Unfortunate Parameters
For example, imagine the index on the Gender column of a table listing all valid drivers in Saudi Arabia. It's only recently that women have been allowed to drive in Saudi Arabi, so the number of women in the column is going to be very small. An index on the Gender column is, obviously, a great index to use to find all the women drivers -- that index will reduce the number of rows to process to some very small number. Equally obviously, an index on the Gender column would be a terrible index to use to find male drivers because it would return virtually the whole table -- SQL Server would be better off just to scan the whole table.

But let's say that the first query used against the table is one to find all the women drivers. A plan is generated and added to the cache ... and will be used the next time the query is executed. If this query is usually used to find women drivers, this isn't a problem. If, however, the query is used later to find the male drivers, then only the value used against the Gender column will be changed. As a result, the plan for the women drivers will probably be used again ... and execution time is going to suffer.

Much, therefore, depends on whether the query used to generate the plan uses "typical" parameters and whether the query that generates the plan is a "typical" example of the query. After all, if you don't search for male drivers very often, then it doesn't matter if that query runs slowly, provided the "typical" query for female drivers runs quickly.

Understanding Your Data
There are three ways to address this problem, but picking the right one depends on how your application uses the data.

First, do nothing. If you assume the first version of the query seen by the optimizer is the most common version of the query, then the query plan that's generated will give the best results for the most "typical" query. It doesn't matter what value that first query uses, it's going to give the best result for your most common queries. Queries using "atypical" parameters will run slowly, but life's just like that.

Second, use Optimize For to specify the parameter value to be used when planning the query. Optimize For lets you pick a value that represents the "typical" query so that the plan will be optimized for the most common runs. This makes sense if the "atypical" values are used frequently enough that they may be the version used to generate the plan (but aren't used frequently enough to be allowed to control the plan).

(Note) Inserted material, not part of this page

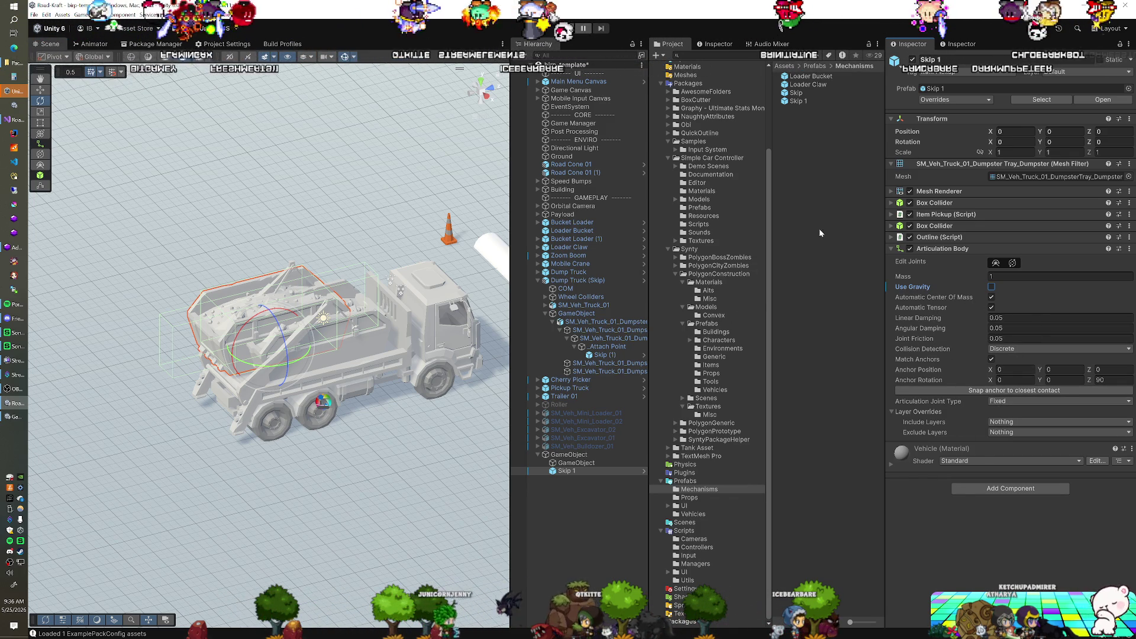
pyautogui.click(948, 100)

Third, use With Recompile with your query. This causes the query to be re-planned each time it runs. The assumption here is that the cost of re-planning is less than the cost of running with an "atypical" parameter. This makes sense if queries with "atypical" parameters crop up frequently enough that you can't afford to let them run slowly.

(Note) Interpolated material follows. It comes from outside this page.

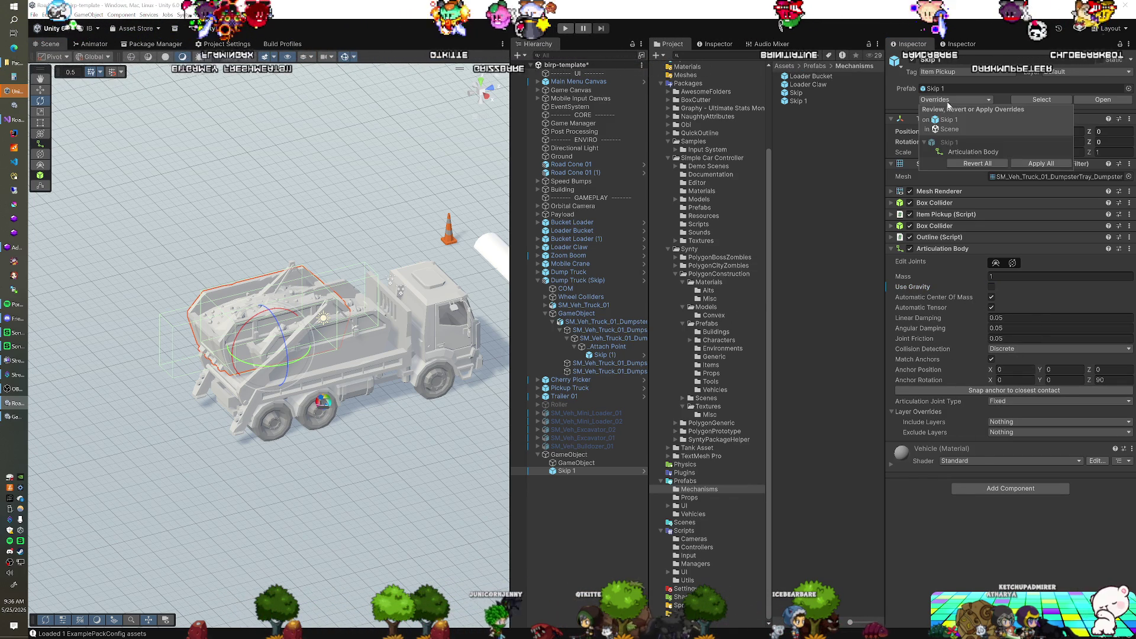
pyautogui.click(1021, 162)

My point here is that there isn't an abstract "right" answer. It's only by understanding both which parameter values aren't "typical" and how "typical" each query is that you can make the right decisions. In other words, knowing your users is every bit as important as knowing your technology.

About the Author

Peter Vogel is a system architect and principal in PH&V Information Services. PH&V provides full-stack consulting from UX design through object modeling to database design. Peter tweets about his VSM columns with the hashtag #vogelarticles. His blog posts on user experience design can be found at http://blog.learningtree.com/tag/ui/.

comments powered by Disqus

Featured

  • Mastering Blazor Authentication and Authorization

    At the Visual Studio Live! @ Microsoft HQ developer conference set for August, Rockford Lhotka will explain the ins and outs of authentication across Blazor Server, WebAssembly, and .NET MAUI Hybrid apps, and show how to use identity and claims to customize application behavior through fine-grained authorization.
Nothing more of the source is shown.